Maatwerk
Dit is het huis mijns vaders dat niet meer vergaat
Langeafstandsloper Wim van Amerongen dacht aan Gerrit Achterberg toen hij op een mooie zondagmorgen de Langbroekerwetering op rende en een groep kerkgangers tegenkwam, bestaande uit geheel in het zwart geklede mensen, die weigerden de zwetende man in korte broek te groeten. ‘Ik voelde me als Gerrit Achterberg, de grote onbegrepene, zeker in deze contreien.’
Van Amerongen loopt niet alleen hard in de wereld waarin Achterberg opgroeide, hij maakte daar ook foto's van berijpte weilanden en eenzame boerderijen, van een aanhanger waarin drie wilde eenden aan de halzen en vier konijnen aan de achterpoten zijn opgehangen, van een herfstbos en overtrekkende ganzen. De foto's zijn steeds op twee pagina's afgedrukt in In de voetsporen van Gerrit Achterberg. De veel kleinere afdrukken van soms meer dan 100 jaar oude foto's doen me verlangen naar die zwartwitte tijd. Grafstenen, poserende oude boeren, domineesportretten. De graaf was de baas in het feodale landschap van toen. Hij kon goed voor zijn mensen zorgen, vooral als die zijn sympathie hadden, zoals Gerrits vader, Henk Achterberg. Hij werd koetsier van de graaf en zorgde ervoor dat de verhoudingen goed bleven; zo zorgde hij voor zijn steeds groter wordende gezin. Gerrit hoefde niet in militaire dienst en kreeg een baan in Utrecht; dat had de graaf geregeld. Zwager Anton van Laar vertelt over een later bezoek van Gerrit aan zijn oude vader: ‘Treurig. In plaats van een gezellig bezoekje aan zijn vader gaat hij ruzie maken. Verwijt hij zijn vader dat die te onderdanig is. Dat het bij hem altijd maar meneer voor en meneer na is. [...] Hij had zijn vader toch wel in zijn waarde kunnen laten.’

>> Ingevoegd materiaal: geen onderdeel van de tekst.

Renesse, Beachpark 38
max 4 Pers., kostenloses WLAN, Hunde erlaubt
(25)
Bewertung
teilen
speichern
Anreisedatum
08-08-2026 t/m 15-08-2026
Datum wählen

Het mooiste aan dit boek is evenwel de tekst: niet zozeer vanwege de stijl, maar omdat Van Amerongen de sfeer waarin Achterberg opgroeide en die nu nog te voelen is, geloofwaardig weergeeft, zozeer zelfs, dat ik halverwege het boek onze buitenboel grondig onderhanden heb genomen, met emmer, spons en dweil. Het is belangrijk dat mijn straatje schoon is, dat mijn huisje er piekfijn uitziet. Voor de buren, de mensen in de straat, bezoekers, de familie.
Dat is Gerrit niet gelukt. De moord die hij beging maakte alles stuk wat belangrijk was. Zijn naam wil de voormalige tuinman nog steeds niet noemen, het is ‘die dichter’. Henk Achterberg, de jongste broer van Gerrit, komt uitgebreid aan het woord maar zwijgt over de gebeurtenissen: ‘Het is ook allemaal zo vreselijk gevoelig en emotioneel voor mijn ouders geweest.’ Hun moeder kwam het erf nooit meer af. ‘Die moordenaar!’ werd door een voorbijganger geschreeuwd, tijdens de plechtige onthulling van de Gerrit Achterbergstraat in Langbroek. Achterberg ligt dan al 23 jaar onder een grote zwerfkei. Is Henk dan niet trots op zijn broer? Hij antwoordt: ‘Trots ja, maar altijd met een kanttekening.’ Op de begrafenis van Henks vrouw leest zijn dochter toch het gedicht Bekering voor. Henk zegt het op voor Van Amerongen, uit het hoofd. Het is afgedrukt in het boek, naast vijfentwintig andere gedichten.